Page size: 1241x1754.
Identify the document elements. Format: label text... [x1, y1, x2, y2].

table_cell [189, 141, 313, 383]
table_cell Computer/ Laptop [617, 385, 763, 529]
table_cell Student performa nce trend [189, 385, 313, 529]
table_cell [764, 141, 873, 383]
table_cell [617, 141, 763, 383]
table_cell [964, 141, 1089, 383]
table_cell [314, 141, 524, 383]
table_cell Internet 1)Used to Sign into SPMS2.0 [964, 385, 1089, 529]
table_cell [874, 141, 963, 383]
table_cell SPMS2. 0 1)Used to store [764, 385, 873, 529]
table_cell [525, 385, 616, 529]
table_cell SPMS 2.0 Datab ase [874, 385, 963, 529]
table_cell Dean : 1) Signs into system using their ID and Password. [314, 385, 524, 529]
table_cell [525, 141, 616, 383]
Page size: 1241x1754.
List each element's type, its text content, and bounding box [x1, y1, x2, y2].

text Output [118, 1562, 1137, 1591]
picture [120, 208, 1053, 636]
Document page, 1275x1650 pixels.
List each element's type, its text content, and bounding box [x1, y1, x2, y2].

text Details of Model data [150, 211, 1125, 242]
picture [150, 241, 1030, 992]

Work item ▸ Exact repetition of every record is required.

Response box ▸
Page size: 1241x1754.
Identify the document elements. Format: label text... [x1, y1, x2, y2].

table_cell [189, 141, 313, 383]
table_cell Computer/ Laptop [617, 385, 763, 529]
table_cell Student performa nce trend [189, 385, 313, 529]
table_cell [764, 141, 873, 383]
table_cell [617, 141, 763, 383]
table_cell [964, 141, 1089, 383]
table_cell [314, 141, 524, 383]
table_cell Internet 1)Used to Sign into SPMS2.0 [964, 385, 1089, 529]
table_cell [874, 141, 963, 383]
table_cell SPMS2. 0 1)Used to store [764, 385, 873, 529]
table_cell [525, 385, 616, 529]
table_cell SPMS 2.0 Datab ase [874, 385, 963, 529]
table_cell Dean : 1) Signs into system using their ID and Password. [314, 385, 524, 529]
table_cell [525, 141, 616, 383]
Page size: 1241x1754.
List each element's type, its text content, and bounding box [x1, y1, x2, y2].

text Output [118, 1562, 1137, 1591]
picture [120, 208, 1053, 636]
Document page, 1275x1650 pixels.
List each element's type, its text content, and bounding box [x1, y1, x2, y2].

text Details of Model data [150, 211, 1125, 242]
picture [150, 241, 1030, 992]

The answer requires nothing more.